Problem to work on ▸
Will you copy all of the lines below word for word, leaving out the pictures?

Measuring device reading data:
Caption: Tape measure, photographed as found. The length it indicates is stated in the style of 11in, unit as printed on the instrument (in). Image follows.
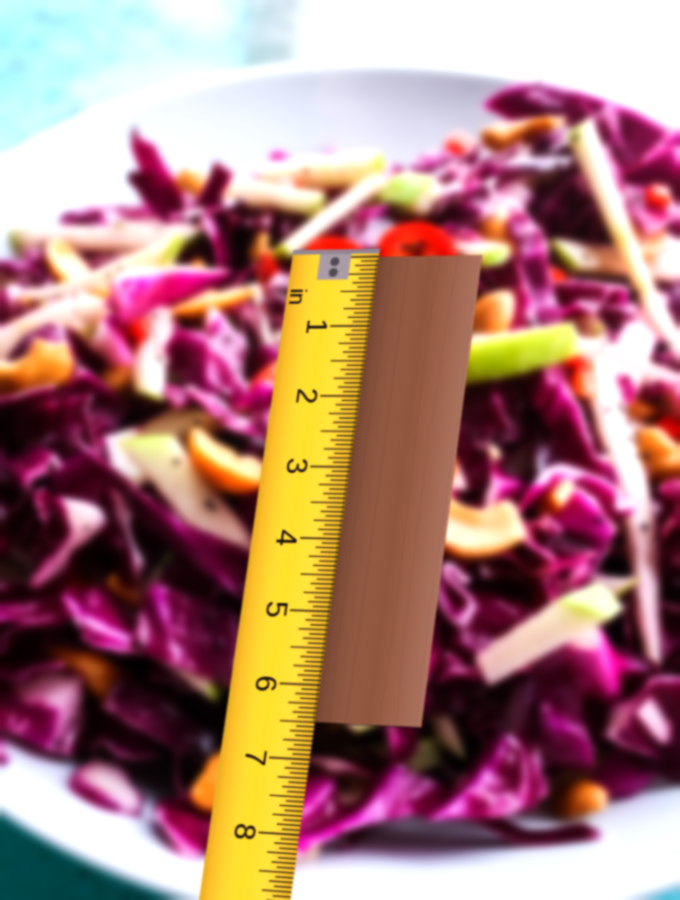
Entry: 6.5in
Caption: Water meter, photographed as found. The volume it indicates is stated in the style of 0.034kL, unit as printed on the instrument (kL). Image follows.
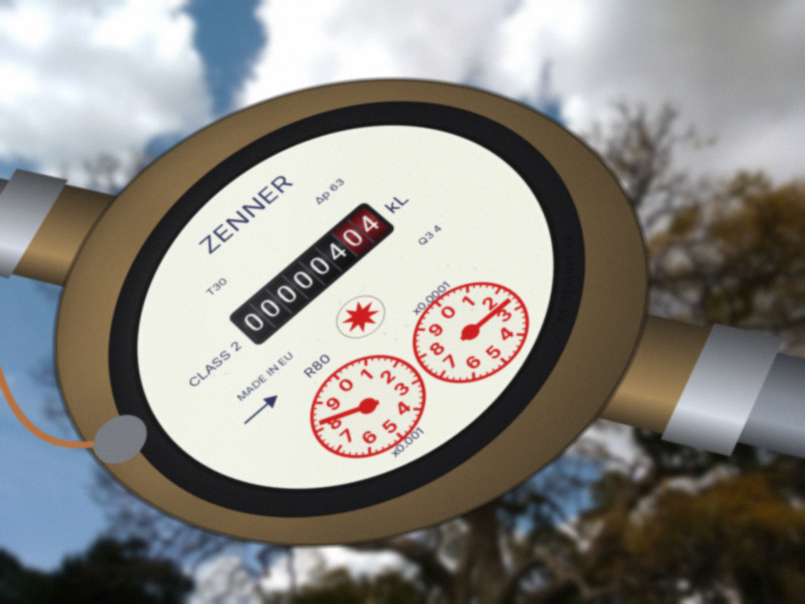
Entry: 4.0482kL
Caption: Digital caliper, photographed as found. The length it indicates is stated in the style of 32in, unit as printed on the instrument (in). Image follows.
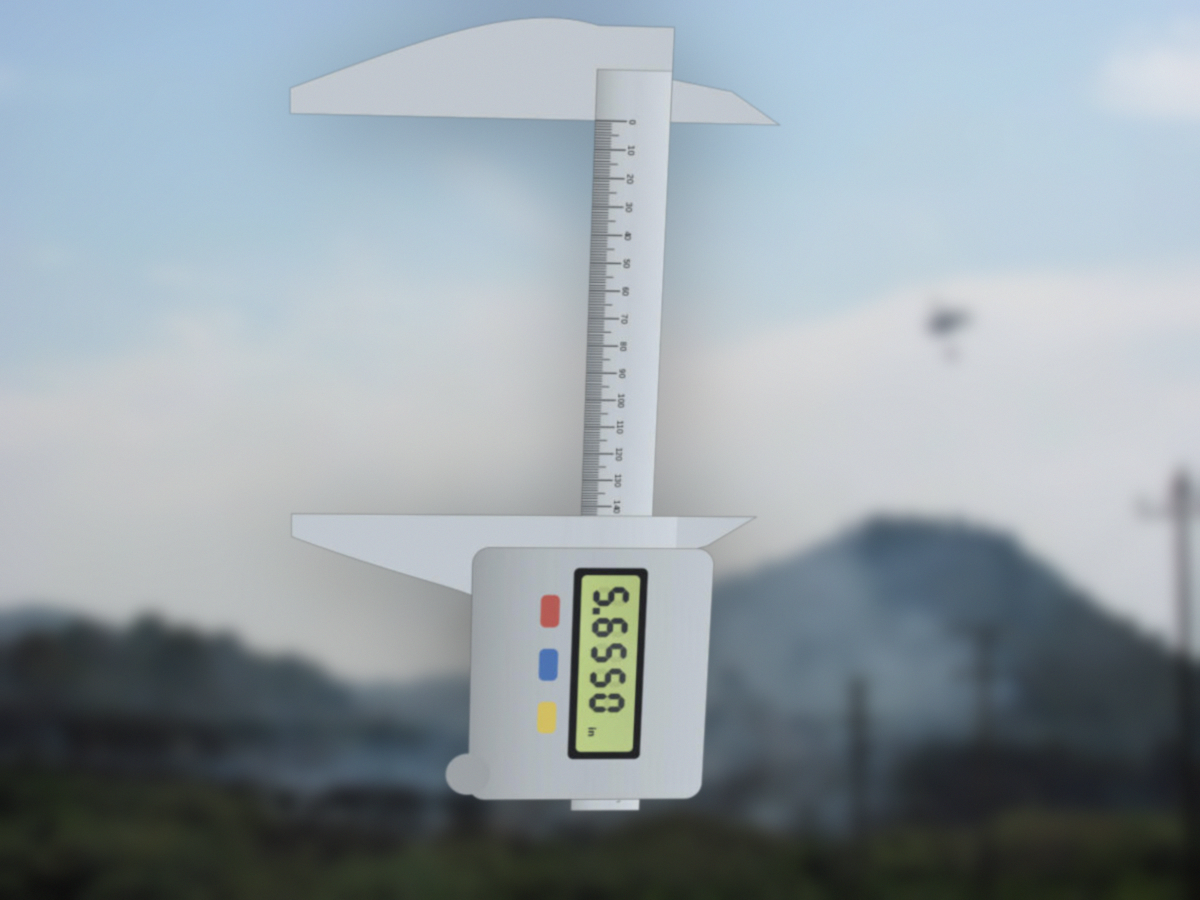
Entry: 5.6550in
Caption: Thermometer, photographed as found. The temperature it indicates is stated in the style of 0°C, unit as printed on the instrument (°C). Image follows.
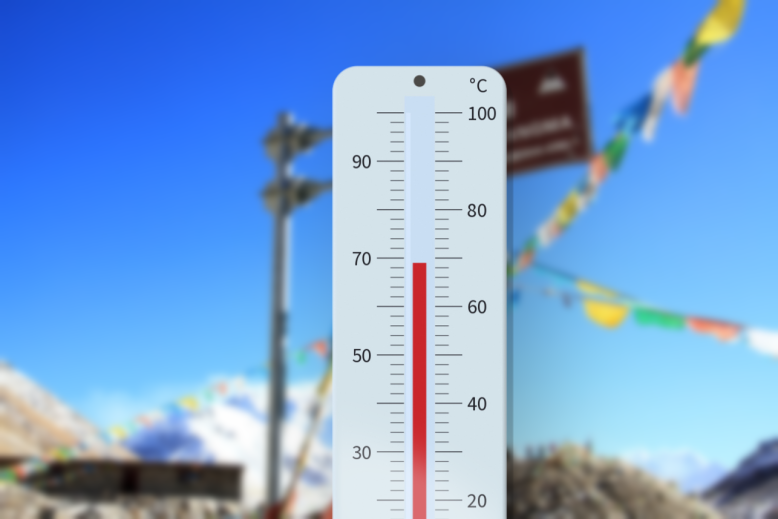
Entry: 69°C
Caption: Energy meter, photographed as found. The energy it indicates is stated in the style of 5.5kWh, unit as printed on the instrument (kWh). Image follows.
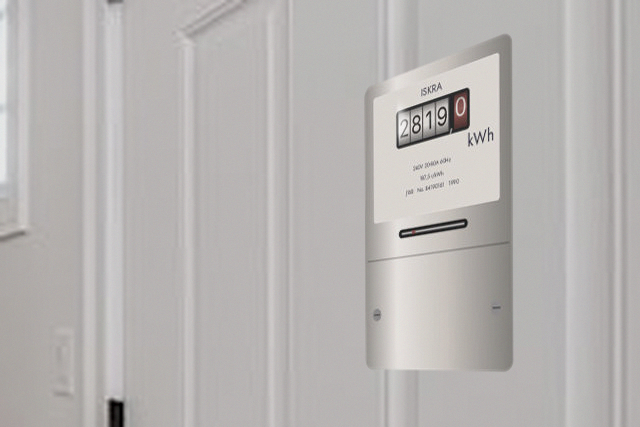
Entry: 2819.0kWh
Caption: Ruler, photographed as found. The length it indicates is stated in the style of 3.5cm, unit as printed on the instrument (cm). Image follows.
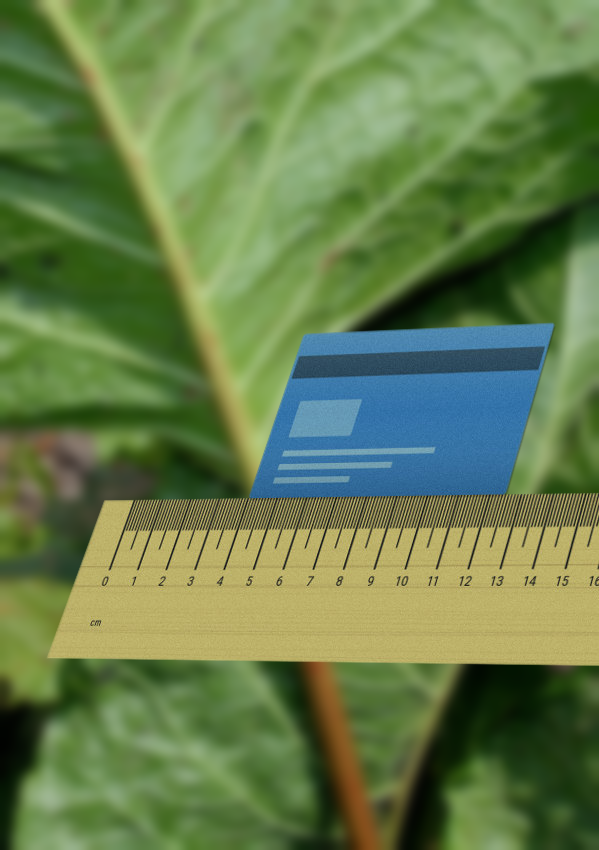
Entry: 8.5cm
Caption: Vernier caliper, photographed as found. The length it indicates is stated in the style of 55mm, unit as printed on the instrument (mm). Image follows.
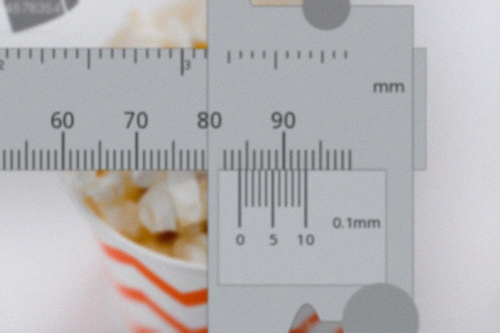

Completed exercise ▸
Caption: Tape measure, photographed as found. The length it indicates is stated in the style of 11in, unit as printed on the instrument (in). Image follows.
Entry: 6.5in
Caption: Water meter, photographed as found. The volume it indicates is stated in the style of 0.034kL, unit as printed on the instrument (kL). Image follows.
Entry: 4.0482kL
Caption: Digital caliper, photographed as found. The length it indicates is stated in the style of 32in, unit as printed on the instrument (in). Image follows.
Entry: 5.6550in
Caption: Thermometer, photographed as found. The temperature it indicates is stated in the style of 0°C, unit as printed on the instrument (°C). Image follows.
Entry: 69°C
Caption: Energy meter, photographed as found. The energy it indicates is stated in the style of 5.5kWh, unit as printed on the instrument (kWh). Image follows.
Entry: 2819.0kWh
Caption: Ruler, photographed as found. The length it indicates is stated in the style of 3.5cm, unit as printed on the instrument (cm). Image follows.
Entry: 8.5cm
Caption: Vernier caliper, photographed as found. The length it indicates is stated in the style of 55mm, unit as printed on the instrument (mm). Image follows.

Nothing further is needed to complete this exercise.